Is it too much to hope, now we've torn the goalposts down, that more sober thoughts will intrude? Can we acknowledge that no matter what the cause, modern warfare is a terrible thing and that - given our increasingly sophisticated methods of death-dealing - every war is worse than its predecessor, therefore harder to justify?

Most people seem to consider patriotism - whatever that much-abused term means - an unalloyed good. I won't argue the point here. I will say that the kind of patriotism on display for the past several months spawned a number of unattractive attitudes:

Xenophobia. We're OK, the people we're fighting are not. Sam Nauman, who teaches school in Alleghany County, was harassed by students; some parents wanted him fired. Why? Through no choice of his own, he was born in Iraq. We demonize the enemy; in fits of silliness, we buy Saddam Hussein dolls and stick pins in them.

Intolerance. Always we're told that we fight wars for the cause of freedom, but freedom always is one of the first casualties. Dissent is a right guaranteed under the Constitution; but try to exercise that right in time of war, and you risk not only insults but also physical attack from "patriots."

Swagger. Might makes us all right. President Bush exults that we have buried the self-doubting Vietnam syndrome. If it takes winning a war over an outgunned foe to make America feel good about itself, we are a nation of neurotics.

I am not among those who fear that this victory will make resort to war easier and more appealing in the future. Unlike the United States in 1898, we are not expansionist or jingoistic; and if the New World Order means we must be a global policeman, I don't think Americans will have much patience for that. Maybe enlightened diplomacy, rather than balance-of-power politics, will come back in style.
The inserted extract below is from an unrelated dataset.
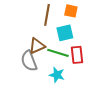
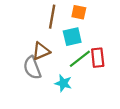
green line: (58, 53) -> (80, 59), moved, turned -55
red rectangle: (77, 55) -> (98, 58), moved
My concern is that, because of this quick and overwhelming success, we will measure our worth, prowess and promise solely by our military power - and forget what truly makes our nation great. We have constitutional government and a Bill of Rights. We set a standard of freedom for much of the world. We offer opportunities that the downtrodden and dispossessed of other lands still long for.

We also have massive social, economic and other problems that challenge our full commitment to freedom, justice and equality. Poverty is spreading; health care is becoming unaffordable; crime and decay are destroying the cities; financial institutions are tottering; special-interest money is corrupting our national government; even the technological might that brought us victory in the gulf does us little good on world markets. The litany is familiar, and it could fill this entire page.

We won a war. Fine. It was easy compared with what else faces us. If next we can kick some domestic problems' butt, we'll have a right to be proud.